In this example, the annuity at age 90 would be nearly four times the covered retired pay at age 40 and over seven times what the benefit would be at the time of the election. This demonstrates two very favorable features of SBP:
If you die shortly after retirement, your surviving spouse could receive cost-of-living adjusted payments for 50 years or more. Lifetime payments from an original election to cover $2,000 of retired pay could total more than two million dollars.
Monthly SBP costs are not included in your taxable Federal income. The true cost for SBP is therefore less than the amount deducted from retired pay because less Federal tax will be paid. As an example, if you are in the 28 percent Federal and State tax bracket, the true cost of a $100 SBP premium is $72. The $72 should be used when comparing the cost of SBP to a comparable cost of commercial life insurance. SBP payments to survivors are taxable, but spouses usually receive benefits when their total income is less and the extra tax exemption for being over age 65 is applicable. The surviving spouse's tax rate is likely to be lower and a long-run significant tax savings would result.
Loss of Spouse
If your spouse dies first or you get divorced, SBP costs will stop (once you notify DFAS).

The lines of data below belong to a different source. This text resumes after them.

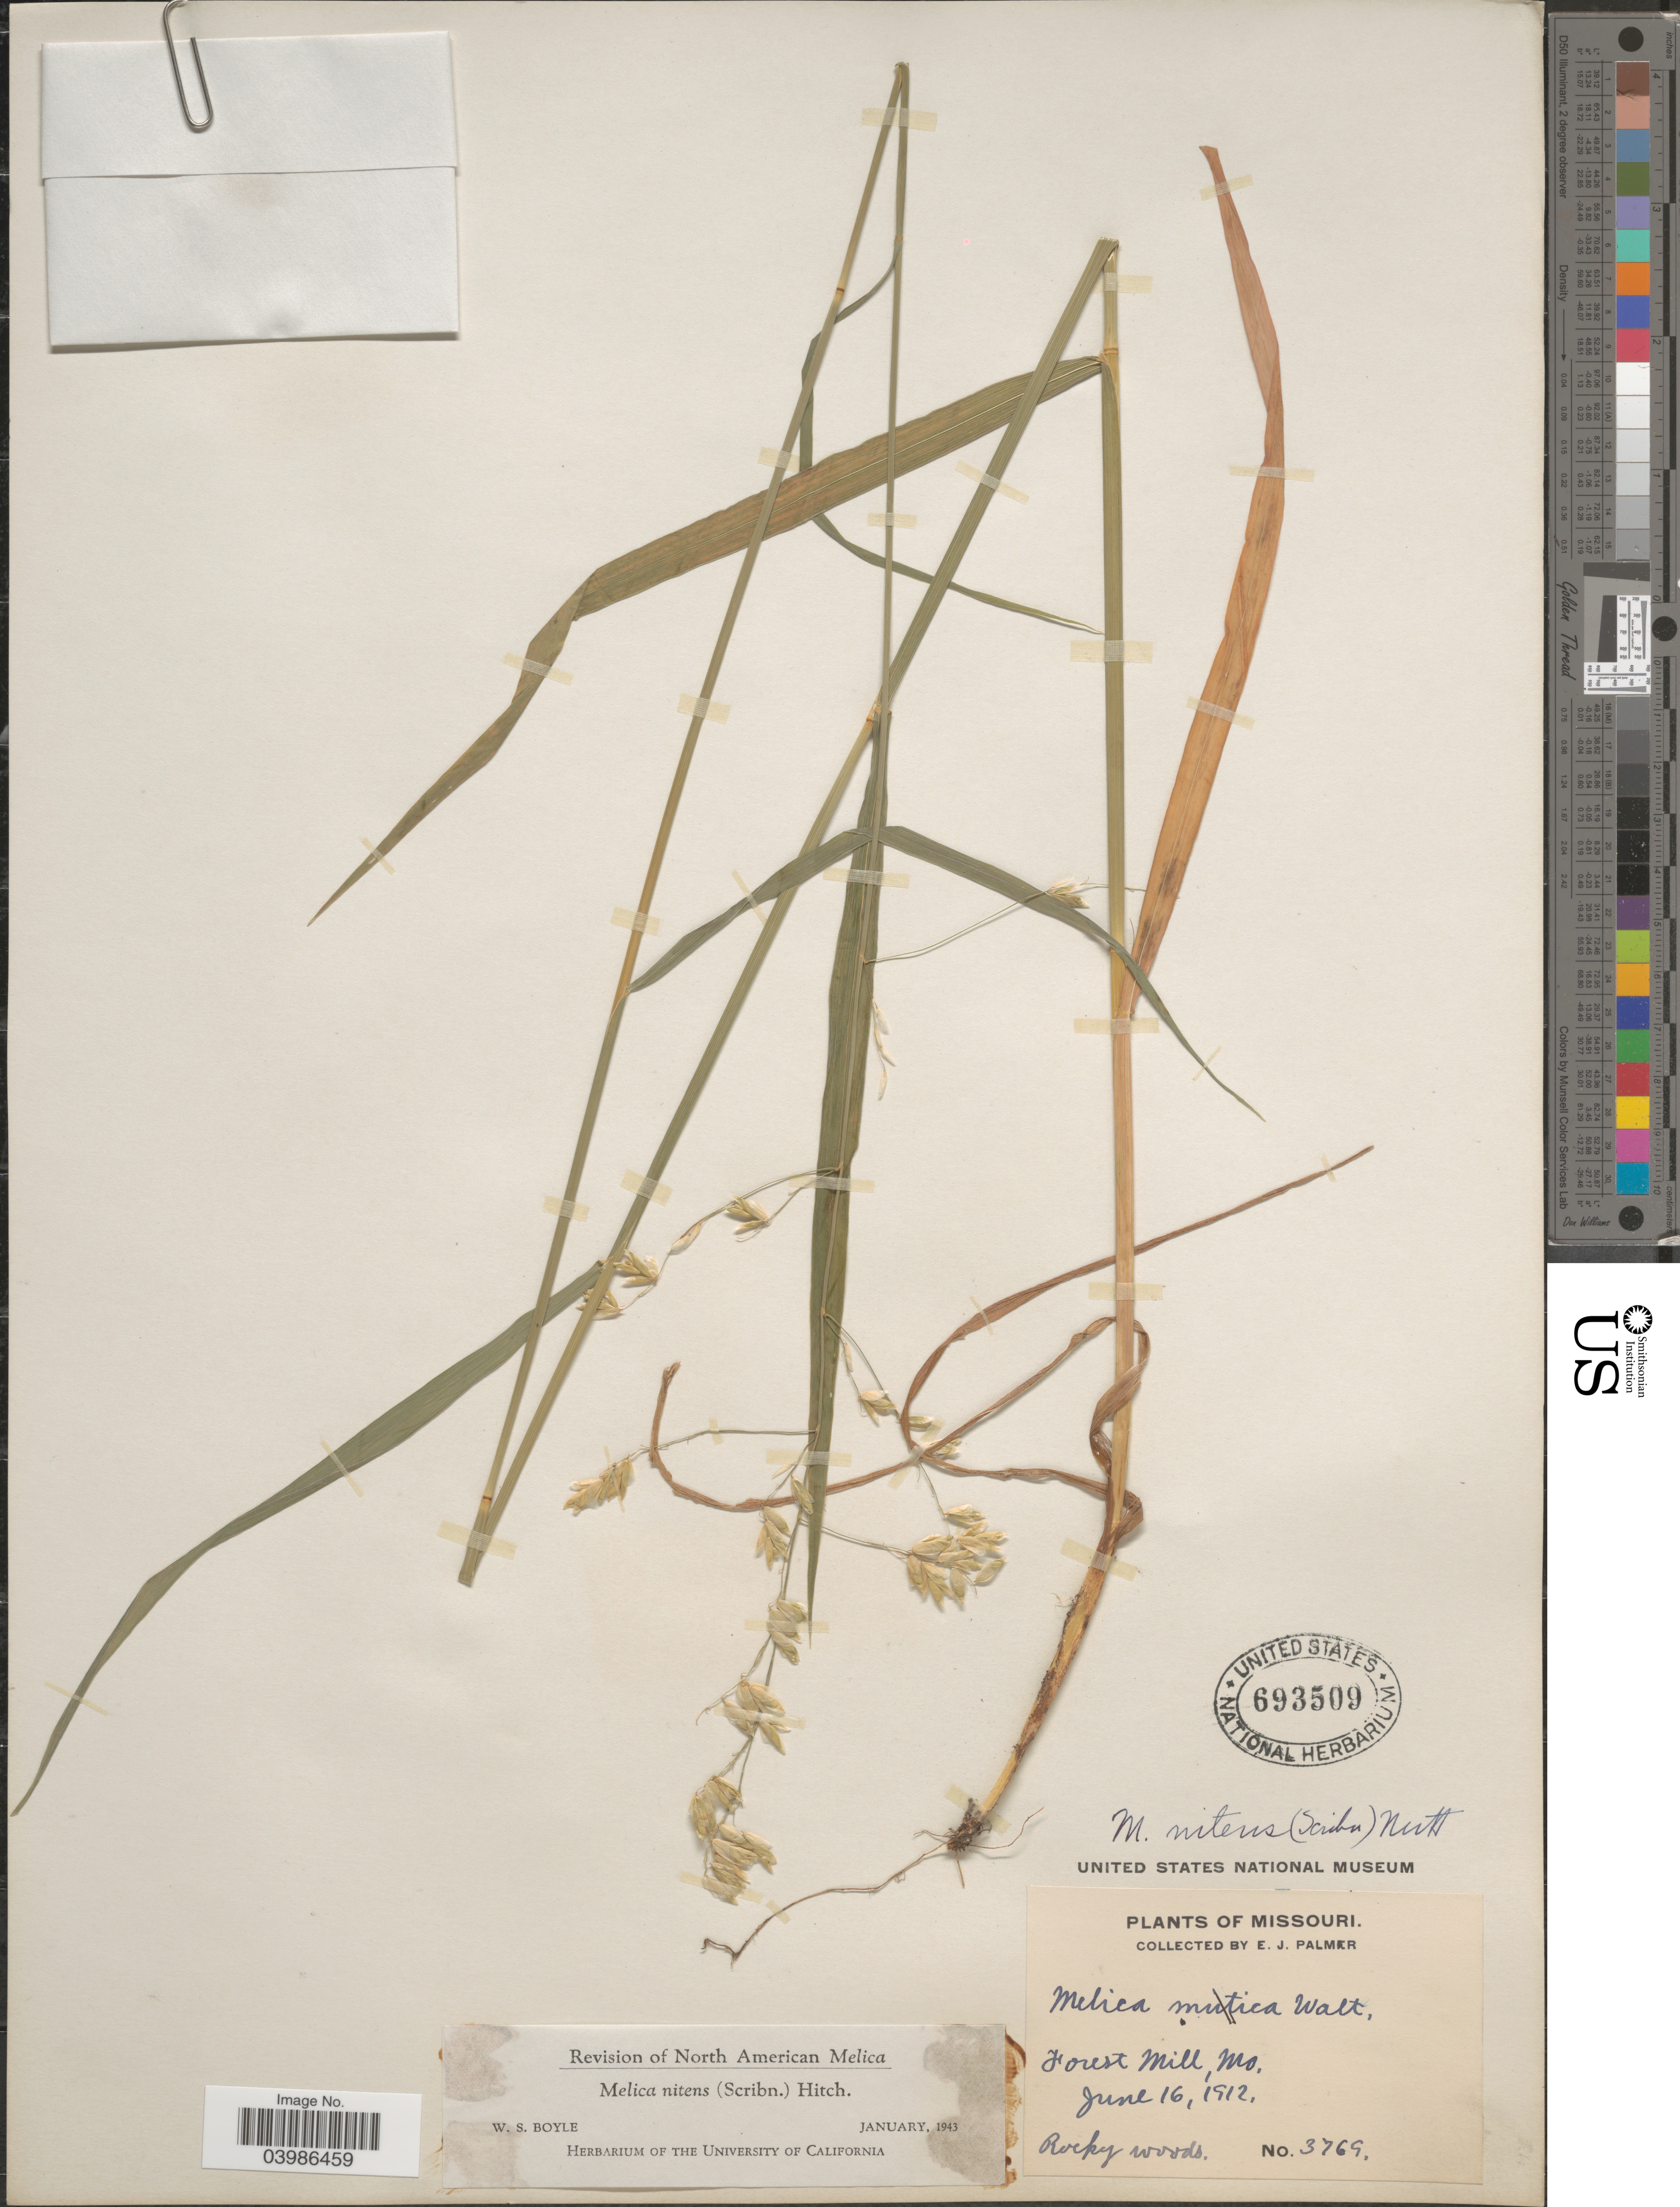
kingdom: Plantae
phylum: Tracheophyta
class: Liliopsida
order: Poales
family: Poaceae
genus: Melica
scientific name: Melica nitens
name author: (Scribn.) Nutt. ex Piper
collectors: E. J. Palmer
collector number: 3769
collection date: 1912-06-16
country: United States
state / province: Missouri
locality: Forest Mill.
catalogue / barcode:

In divorce cases, spouse coverage may be converted to former spouse coverage.
In some instances of divorce, conversion to provide coverage for the former spouse may be required by court order.
Unmarried at Retirement
The member who is unmarried upon retirement may elect SBP coverage for the first spouse acquired after retiring. However, the election must be submitted to DFAS before the first anniversary of that marriage.